While we tend to think of obesity as a problem of the developed world, it is simply not the case anymore, with 62% of these 1.9 billion overweight or obese people residing in low and middle-income countries.

The number of people around the world considered to be obese has more than doubled since 1980, while there are now over 42 million children under the age of five whoare also said to be either overweight or obese. The obesity problem is not only spreading but it is also concentrating in certain places. More than half of the world’s obese population now live in just 10 countries – the US, Mexico, Brazil, Germany, Russia, Pakistan, China, India, Indonesia and Egypt. The US alone accounts for 13% of the obese population, while China and India account for a combined 15%.

The latest figures from the World Health Organisation (WHO) estimates that Ireland is on course to become the most obese country in Europe by 2030. Obesity in women is predicted to soar from 23% to 57% while the proportion of obese Irish men is expected to rise from 26% to 48%.

The escalating obesity levels around the world have mushroomed the prevalence of non-communicable diseases, such as cancer, heart disease, lung disease and diabetes, which now account for 63% of deaths worldwide.

As a result, health conscious consumers are paying closer attention to their diets than ever before. Traditional fast-food chains and soft drink companies, obvious targets for health conscious consumers, are being hit hard by this fundamental shift in consumer attitudes.

In an attempt to clean up their unhealthy images, fast food chains are reducing fat in their fries, offering fruit and salads with kids’ meals and cutting portion sizes, while soft drink manufacturers are using natural sweeteners, such as stevia in place of sugar. For people in the US, sugary beverages are the single most important source of sugar, accounting for 10% of sugar in the diet. The average American consumes a massive 170 litres of soda every year, far more than the average in any other country.

Despite this, sales of soft drinks in the US have been declining for nine years as consumers look to cut more and more sugar from their diets. At one time, sales of sugary drinks accounted for 50% of the total beverage market in the US. Over the last decade, this share has fallen to 40% and is continuing to decline as consumers opt for juices, energy drinks and bottled water.

In an effort to stem the tide, beverage companies have tried everything, from Pepsico signing Beyoncé on a $50m endorsement deal to Coca Cola hiring fashion designer Marc Jacobs as its “creative director”. But sales continue to fall.

The biggest problem for the likes of Pepsico and Coca Cola is that so much of their business is tied to the sale of sugary soft drinks. Even the sales of diet drinks with artificial sweeteners are falling as consumers react to concerns linking consumption of diet soft drinks to increased risk of cardiovascular diseases, particularly in older women.

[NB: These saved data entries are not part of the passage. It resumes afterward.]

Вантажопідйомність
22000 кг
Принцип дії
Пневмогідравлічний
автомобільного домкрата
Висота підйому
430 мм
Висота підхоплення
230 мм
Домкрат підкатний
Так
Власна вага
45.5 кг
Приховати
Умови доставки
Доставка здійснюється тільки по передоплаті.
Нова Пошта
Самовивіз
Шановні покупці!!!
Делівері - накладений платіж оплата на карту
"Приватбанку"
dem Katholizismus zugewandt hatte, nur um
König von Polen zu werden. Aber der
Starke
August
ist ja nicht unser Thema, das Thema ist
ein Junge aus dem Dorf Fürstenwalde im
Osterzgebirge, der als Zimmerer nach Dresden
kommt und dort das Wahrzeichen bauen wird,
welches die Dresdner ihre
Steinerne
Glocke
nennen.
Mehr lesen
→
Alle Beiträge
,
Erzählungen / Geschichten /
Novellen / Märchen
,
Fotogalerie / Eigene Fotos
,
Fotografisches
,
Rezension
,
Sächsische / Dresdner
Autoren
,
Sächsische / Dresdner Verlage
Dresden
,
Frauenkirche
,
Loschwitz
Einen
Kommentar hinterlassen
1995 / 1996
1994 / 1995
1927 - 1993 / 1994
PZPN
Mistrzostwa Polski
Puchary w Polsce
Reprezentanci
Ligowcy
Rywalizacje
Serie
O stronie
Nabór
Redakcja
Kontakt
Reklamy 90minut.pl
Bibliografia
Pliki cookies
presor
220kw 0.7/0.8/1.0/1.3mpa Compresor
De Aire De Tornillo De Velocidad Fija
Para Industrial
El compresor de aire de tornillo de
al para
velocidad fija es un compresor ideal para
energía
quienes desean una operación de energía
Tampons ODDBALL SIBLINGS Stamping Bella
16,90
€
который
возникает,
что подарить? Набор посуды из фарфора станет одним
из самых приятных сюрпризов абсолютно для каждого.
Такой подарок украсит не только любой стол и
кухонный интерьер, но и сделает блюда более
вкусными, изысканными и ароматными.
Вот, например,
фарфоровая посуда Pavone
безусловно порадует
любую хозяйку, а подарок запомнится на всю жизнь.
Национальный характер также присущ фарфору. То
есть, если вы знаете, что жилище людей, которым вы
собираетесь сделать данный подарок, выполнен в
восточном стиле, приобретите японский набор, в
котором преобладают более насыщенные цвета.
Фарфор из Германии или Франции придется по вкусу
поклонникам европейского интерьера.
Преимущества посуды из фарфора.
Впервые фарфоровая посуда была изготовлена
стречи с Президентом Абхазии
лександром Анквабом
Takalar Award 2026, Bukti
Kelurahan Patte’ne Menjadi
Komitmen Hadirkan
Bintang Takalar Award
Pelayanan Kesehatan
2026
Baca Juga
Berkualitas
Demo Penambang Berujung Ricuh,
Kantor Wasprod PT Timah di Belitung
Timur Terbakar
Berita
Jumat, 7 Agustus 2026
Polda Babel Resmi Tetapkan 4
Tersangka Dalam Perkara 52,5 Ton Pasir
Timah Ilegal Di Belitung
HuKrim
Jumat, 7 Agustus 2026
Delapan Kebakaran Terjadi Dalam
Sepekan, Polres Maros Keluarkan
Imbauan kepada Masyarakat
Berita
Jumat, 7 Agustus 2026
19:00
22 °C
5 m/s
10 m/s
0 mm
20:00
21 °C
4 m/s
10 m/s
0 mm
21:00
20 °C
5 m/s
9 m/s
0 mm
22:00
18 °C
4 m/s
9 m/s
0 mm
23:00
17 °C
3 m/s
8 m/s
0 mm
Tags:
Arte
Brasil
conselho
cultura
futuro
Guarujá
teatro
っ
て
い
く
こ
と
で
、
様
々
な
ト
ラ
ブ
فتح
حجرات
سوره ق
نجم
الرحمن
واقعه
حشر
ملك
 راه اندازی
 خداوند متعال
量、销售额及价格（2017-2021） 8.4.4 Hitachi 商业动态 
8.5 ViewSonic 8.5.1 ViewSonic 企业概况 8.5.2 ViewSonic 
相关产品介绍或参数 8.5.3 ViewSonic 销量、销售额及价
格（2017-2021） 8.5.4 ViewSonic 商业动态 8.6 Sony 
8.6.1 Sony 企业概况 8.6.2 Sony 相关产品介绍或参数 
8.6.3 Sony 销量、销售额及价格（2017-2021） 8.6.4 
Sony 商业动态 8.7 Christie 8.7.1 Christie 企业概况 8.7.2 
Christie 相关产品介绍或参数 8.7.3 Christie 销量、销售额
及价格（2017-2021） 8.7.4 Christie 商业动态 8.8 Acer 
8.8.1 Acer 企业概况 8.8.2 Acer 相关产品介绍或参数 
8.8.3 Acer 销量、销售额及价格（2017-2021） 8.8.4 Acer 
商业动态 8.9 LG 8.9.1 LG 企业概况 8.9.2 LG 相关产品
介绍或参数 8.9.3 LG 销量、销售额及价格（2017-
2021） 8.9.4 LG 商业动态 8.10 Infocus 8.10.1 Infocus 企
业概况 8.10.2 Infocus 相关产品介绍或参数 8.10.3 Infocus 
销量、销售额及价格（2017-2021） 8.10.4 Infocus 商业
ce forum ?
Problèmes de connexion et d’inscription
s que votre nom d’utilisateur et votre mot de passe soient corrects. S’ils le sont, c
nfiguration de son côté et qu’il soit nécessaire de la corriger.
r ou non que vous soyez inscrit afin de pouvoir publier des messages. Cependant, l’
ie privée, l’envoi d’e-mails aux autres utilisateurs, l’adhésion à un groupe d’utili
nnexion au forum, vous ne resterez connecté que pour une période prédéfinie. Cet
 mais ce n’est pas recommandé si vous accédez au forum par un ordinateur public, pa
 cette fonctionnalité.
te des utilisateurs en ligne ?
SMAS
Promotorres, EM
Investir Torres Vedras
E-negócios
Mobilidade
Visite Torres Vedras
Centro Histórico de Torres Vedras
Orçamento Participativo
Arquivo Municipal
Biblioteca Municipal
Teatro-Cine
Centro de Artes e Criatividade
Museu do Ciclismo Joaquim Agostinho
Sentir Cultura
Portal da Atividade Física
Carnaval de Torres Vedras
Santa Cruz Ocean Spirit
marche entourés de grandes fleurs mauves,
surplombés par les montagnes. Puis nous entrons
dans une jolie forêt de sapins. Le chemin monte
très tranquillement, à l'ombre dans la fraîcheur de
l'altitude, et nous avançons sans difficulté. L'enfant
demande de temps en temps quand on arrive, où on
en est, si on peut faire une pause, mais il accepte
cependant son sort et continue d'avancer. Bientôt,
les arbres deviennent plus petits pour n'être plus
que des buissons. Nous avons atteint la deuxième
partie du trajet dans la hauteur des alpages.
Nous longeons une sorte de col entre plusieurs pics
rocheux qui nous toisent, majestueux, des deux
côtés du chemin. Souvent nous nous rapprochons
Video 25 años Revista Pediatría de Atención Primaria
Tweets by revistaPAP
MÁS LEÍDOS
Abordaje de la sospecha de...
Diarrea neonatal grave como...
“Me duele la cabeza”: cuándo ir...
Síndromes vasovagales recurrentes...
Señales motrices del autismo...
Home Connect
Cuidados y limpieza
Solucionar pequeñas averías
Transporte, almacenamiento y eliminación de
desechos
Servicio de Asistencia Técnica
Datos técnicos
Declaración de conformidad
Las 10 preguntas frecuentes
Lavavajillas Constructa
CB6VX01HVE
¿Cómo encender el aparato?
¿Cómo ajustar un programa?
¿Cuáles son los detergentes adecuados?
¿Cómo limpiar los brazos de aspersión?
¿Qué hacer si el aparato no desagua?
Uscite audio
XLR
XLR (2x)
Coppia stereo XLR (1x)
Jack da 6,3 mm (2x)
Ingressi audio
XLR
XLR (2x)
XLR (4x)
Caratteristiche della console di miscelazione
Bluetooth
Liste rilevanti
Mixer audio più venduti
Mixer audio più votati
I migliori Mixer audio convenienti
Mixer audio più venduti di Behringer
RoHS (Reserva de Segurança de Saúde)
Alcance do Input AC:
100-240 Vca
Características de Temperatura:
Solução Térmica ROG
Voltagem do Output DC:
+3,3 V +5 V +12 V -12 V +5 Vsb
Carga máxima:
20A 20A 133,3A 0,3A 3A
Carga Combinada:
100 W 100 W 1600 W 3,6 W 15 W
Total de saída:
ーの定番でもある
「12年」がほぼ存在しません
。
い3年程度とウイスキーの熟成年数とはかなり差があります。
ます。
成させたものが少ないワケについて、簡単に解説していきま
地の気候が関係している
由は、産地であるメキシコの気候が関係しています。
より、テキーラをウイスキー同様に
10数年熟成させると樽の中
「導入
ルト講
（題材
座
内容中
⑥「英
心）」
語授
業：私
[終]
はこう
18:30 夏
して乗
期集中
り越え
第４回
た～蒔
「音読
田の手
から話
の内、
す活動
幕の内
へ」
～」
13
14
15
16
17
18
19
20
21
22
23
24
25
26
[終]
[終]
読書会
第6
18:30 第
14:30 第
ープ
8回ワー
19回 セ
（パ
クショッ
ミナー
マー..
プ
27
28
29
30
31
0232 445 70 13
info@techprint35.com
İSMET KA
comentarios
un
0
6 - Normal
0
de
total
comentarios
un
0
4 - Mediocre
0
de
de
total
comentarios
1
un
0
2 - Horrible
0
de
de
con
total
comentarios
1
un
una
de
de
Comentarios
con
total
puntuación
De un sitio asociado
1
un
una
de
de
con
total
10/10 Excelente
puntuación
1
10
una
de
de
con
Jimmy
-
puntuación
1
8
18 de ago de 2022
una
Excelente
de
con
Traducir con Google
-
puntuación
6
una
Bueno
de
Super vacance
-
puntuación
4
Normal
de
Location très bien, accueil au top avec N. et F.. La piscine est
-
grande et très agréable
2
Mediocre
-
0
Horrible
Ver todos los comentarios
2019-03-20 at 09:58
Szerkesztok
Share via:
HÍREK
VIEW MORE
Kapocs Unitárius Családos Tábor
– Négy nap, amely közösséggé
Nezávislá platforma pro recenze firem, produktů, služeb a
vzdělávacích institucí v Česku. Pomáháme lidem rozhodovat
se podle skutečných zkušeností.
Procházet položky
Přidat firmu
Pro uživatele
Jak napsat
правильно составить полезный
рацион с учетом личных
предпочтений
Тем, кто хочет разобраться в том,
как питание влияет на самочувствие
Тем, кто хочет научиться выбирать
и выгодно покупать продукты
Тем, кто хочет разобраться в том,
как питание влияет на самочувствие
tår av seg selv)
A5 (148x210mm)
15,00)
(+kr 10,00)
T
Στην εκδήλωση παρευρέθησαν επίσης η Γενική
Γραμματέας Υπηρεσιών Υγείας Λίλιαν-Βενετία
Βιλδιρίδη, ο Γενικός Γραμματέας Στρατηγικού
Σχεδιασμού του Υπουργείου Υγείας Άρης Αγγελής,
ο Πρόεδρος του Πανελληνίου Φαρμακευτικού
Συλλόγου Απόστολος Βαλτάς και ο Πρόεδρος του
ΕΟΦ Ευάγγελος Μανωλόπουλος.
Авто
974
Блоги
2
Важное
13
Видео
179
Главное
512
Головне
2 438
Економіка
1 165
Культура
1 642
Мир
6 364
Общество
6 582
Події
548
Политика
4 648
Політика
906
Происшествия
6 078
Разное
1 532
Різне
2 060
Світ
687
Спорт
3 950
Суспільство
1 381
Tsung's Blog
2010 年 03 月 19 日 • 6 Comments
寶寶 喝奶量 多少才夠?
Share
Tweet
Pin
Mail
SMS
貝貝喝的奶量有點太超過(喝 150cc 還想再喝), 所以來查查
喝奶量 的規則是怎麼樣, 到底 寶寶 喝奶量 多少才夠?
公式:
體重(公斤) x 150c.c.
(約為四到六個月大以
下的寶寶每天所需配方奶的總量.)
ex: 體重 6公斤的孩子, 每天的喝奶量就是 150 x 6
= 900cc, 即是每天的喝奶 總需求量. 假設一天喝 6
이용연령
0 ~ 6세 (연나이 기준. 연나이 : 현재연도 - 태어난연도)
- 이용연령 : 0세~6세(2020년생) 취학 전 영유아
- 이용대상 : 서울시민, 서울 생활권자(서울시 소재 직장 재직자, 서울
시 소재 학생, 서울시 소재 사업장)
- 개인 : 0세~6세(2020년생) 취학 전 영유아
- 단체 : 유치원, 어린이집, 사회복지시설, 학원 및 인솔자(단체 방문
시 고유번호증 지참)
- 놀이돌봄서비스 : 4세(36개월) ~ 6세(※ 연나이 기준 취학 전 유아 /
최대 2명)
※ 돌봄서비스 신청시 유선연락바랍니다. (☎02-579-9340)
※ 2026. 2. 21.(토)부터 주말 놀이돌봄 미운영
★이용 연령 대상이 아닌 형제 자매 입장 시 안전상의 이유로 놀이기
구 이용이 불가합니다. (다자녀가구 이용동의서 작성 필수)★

Both Pepsico and Coca Cola have made significant efforts in recent years to diversify their product portfolio away from just soft drinks. Last year, Coca Cola unveiled a premium milk drink called Fairlife, while also purchasing a 17% stake in Monster Energy at a cost of $2.15bn.

Coca Cola also took full control of the UK-based Innocent Drinks Company in 2013 in a bid to grow its share of the European smoothie and juice market. Despite this, Coca Cola still derives more than 75% of its revenue from soft drink sales. Rival company Pepsico appears to be in a much stronger position, earning less than half its profits from soft drink sales, thanks to its stable of crisp and snack brands.

Invisible sugar

There is an increasing stockpile of evidence linking sugar overconsumption as a contributing factor to health problems, such as obesity, diabetes, heart disease and cancer. Unsurprisingly, sales of visible sugar products such as bags of actual sugar and fizzy drinks have been steadily in decline for the past number of years. However, consumers are now becoming increasingly aware of ‘‘invisible sugar’’ – the added sugar found in almost all processed products and food. During the 1970s, the food industry cut fat out of products when dietary fats were linked to heart attacks. To make up for the loss of flavour, food companies added sugar in the form of high-fructose corn syrup (HFCS). From bread to meat to cheese and yoghurts, almost 80% of packaged food products contain fructose syrup. Even the tablet you take for a headache is probably sugar-coated.

In response to all the sugar in our diets, there is a growing clamour for governments to intervene and combat obesity directly through taxation on sugar. In 2013, Mexico introduced a one peso tax ($0.08) on every litre of sugary drinks sold to tackle the country’s increasing problem with obesity. After the US, Mexico is the highest consumer of soft drinks per capita. Similarly, Norway has introduced an excise tax on refined sugar products while France, Finland and Hungary have introduced taxes on soft drinks and other high sugar foods, all in an effort to combat rising obesity levels.

The major players in the food industry have naturally baulked at the idea of a sugar tax instead insisting the industry can be self-regulating. However, the growing bad name for added sugar is not helping their cause, with many likening its toxicity and addictiveness to that of tobacco and alcohol.